Thursday, February 26, 2015

Supermassive black hole swallows accepted theories

Supermassive black hole swallows accepted theories

The newly-spotted black hole questions the rate at which they grow. (National Geographic)


Astronomers have discovered a black hole that is 12 billion times more massive than the sun.


The new finding, described in a study published in science weekly Nature on Wednesday, could challenge a generally accepted theory about how black holes are formed.


The supermassive black hole, estimated to have been formed only 875 million years after the big bang, is the largest black hole ever spotted for that period, when the universe was just six percent of its current age.


This questions the rate at which the black holes grow as they do so relatively slowly by vacuuming gas and other stars that get too close.

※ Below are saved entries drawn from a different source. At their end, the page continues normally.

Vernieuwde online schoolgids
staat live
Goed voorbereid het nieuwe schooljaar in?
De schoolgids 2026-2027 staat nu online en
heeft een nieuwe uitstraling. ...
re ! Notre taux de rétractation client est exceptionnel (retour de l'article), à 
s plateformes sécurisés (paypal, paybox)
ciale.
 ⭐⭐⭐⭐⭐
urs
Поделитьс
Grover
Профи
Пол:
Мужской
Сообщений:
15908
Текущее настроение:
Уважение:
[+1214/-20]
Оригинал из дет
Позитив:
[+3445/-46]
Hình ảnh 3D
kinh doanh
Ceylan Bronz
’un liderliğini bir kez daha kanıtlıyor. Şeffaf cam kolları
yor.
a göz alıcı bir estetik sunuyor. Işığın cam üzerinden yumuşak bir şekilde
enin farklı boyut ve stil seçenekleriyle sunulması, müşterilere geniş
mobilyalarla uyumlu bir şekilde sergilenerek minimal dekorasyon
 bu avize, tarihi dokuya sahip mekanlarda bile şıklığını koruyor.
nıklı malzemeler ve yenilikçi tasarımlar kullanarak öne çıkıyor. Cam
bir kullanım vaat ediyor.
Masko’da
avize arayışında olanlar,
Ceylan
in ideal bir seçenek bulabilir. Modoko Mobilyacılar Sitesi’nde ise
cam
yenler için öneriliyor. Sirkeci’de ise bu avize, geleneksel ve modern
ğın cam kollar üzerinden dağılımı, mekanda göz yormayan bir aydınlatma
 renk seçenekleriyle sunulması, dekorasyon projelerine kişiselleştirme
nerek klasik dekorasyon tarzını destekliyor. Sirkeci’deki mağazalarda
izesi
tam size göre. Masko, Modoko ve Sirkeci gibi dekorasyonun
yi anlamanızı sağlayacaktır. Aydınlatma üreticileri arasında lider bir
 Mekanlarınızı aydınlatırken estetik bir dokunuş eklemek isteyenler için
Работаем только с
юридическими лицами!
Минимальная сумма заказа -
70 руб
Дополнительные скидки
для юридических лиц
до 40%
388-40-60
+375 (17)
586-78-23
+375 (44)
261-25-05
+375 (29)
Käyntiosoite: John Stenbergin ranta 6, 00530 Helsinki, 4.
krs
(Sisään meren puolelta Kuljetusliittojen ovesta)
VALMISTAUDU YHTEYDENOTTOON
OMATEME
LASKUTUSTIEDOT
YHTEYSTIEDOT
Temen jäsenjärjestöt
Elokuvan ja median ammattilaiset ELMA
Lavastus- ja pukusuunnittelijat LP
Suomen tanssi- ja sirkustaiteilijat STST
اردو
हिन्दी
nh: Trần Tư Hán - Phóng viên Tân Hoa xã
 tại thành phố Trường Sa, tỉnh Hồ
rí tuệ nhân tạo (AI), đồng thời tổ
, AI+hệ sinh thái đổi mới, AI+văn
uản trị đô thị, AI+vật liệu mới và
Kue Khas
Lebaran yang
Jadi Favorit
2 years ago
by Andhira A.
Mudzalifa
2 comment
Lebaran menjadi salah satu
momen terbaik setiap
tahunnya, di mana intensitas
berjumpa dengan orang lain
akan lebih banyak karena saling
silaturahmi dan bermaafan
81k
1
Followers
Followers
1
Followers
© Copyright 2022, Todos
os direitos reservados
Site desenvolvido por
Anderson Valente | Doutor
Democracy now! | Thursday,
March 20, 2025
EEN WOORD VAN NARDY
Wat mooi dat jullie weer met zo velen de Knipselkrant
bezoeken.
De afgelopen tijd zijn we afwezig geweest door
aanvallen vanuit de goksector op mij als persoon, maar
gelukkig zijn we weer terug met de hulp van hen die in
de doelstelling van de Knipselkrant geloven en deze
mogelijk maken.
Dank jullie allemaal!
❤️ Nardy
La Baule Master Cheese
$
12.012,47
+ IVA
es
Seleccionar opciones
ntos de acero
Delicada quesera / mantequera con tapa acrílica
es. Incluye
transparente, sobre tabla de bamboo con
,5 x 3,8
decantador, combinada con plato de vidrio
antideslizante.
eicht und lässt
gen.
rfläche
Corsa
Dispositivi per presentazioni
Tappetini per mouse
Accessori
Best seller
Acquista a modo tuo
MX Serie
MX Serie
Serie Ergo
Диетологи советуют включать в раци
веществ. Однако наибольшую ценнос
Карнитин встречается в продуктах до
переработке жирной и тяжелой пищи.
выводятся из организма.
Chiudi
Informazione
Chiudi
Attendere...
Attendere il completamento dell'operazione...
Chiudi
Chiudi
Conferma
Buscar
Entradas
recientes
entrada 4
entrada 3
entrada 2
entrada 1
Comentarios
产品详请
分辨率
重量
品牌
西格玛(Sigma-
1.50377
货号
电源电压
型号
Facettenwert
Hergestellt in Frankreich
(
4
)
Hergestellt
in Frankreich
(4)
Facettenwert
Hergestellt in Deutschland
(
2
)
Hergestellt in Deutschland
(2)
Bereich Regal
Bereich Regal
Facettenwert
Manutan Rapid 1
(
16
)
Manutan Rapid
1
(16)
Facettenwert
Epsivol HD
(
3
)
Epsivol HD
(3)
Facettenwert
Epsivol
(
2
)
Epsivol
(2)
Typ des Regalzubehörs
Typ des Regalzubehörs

“Forming such a large black hole so quickly is hard to interpret with current theories,” said Dr. Fuyan Bian, from the Research School of Astronomy and Astrophysics at the Australian National University, and author of the paper that appeared in the journal.


As they absorb mass, black holes create radiation pressure, which pushes away the mass, setting a limit for growth.


The fact that the newly-found black hole has so much mass questions the limit factor.


“How do you build such a big black hole in such a short time?” asks Xue-Bing Wu of China’s Peking University, the lead author of the study.


The team that spotted the black hole used telescopes in China, Hawaii, Arizona, and Chile.